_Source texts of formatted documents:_
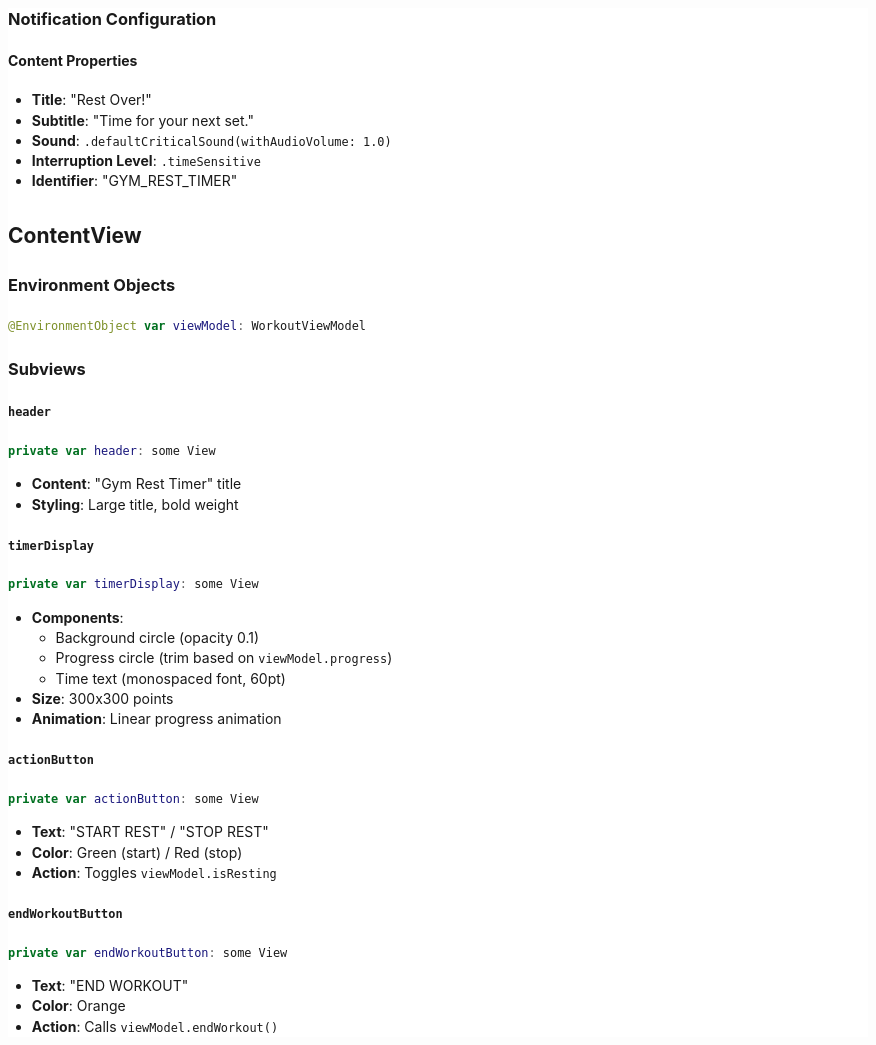 ### Notification Configuration

#### Content Properties
- **Title**: "Rest Over!"
- **Subtitle**: "Time for your next set."
- **Sound**: `.defaultCriticalSound(withAudioVolume: 1.0)`
- **Interruption Level**: `.timeSensitive`
- **Identifier**: "GYM_REST_TIMER"

## ContentView

### Environment Objects
```swift
@EnvironmentObject var viewModel: WorkoutViewModel
```

### Subviews

#### `header`
```swift
private var header: some View
```
- **Content**: "Gym Rest Timer" title
- **Styling**: Large title, bold weight

#### `timerDisplay`
```swift
private var timerDisplay: some View
```
- **Components**:
  - Background circle (opacity 0.1)
  - Progress circle (trim based on `viewModel.progress`)
  - Time text (monospaced font, 60pt)
- **Size**: 300x300 points
- **Animation**: Linear progress animation

#### `actionButton`
```swift
private var actionButton: some View
```
- **Text**: "START REST" / "STOP REST"
- **Color**: Green (start) / Red (stop)
- **Action**: Toggles `viewModel.isResting`

#### `endWorkoutButton`
```swift
private var endWorkoutButton: some View
```
- **Text**: "END WORKOUT"
- **Color**: Orange
- **Action**: Calls `viewModel.endWorkout()`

_Exercise instructions:_ If a record contains a picture, drop the picture and repeat the rest exactly.

_Answer below:_
 ### Notification Configuration

#### Content Properties
- **Title**: "Rest Over!"
- **Subtitle**: "Time for your next set."
- **Sound**: `.defaultCriticalSound(withAudioVolume: 1.0)`
- **Interruption Level**: `.timeSensitive`
- **Identifier**: "GYM_REST_TIMER"

## ContentView

### Environment Objects
```swift
@EnvironmentObject var viewModel: WorkoutViewModel
```

### Subviews

#### `header`
```swift
private var header: some View
```
- **Content**: "Gym Rest Timer" title
- **Styling**: Large title, bold weight

#### `timerDisplay`
```swift
private var timerDisplay: some View
```
- **Components**:
  - Background circle (opacity 0.1)
  - Progress circle (trim based on `viewModel.progress`)
  - Time text (monospaced font, 60pt)
- **Size**: 300x300 points
- **Animation**: Linear progress animation

#### `actionButton`
```swift
private var actionButton: some View
```
- **Text**: "START REST" / "STOP REST"
- **Color**: Green (start) / Red (stop)
- **Action**: Toggles `viewModel.isResting`

#### `endWorkoutButton`
```swift
private var endWorkoutButton: some View
```
- **Text**: "END WORKOUT"
- **Color**: Orange
- **Action**: Calls `viewModel.endWorkout()`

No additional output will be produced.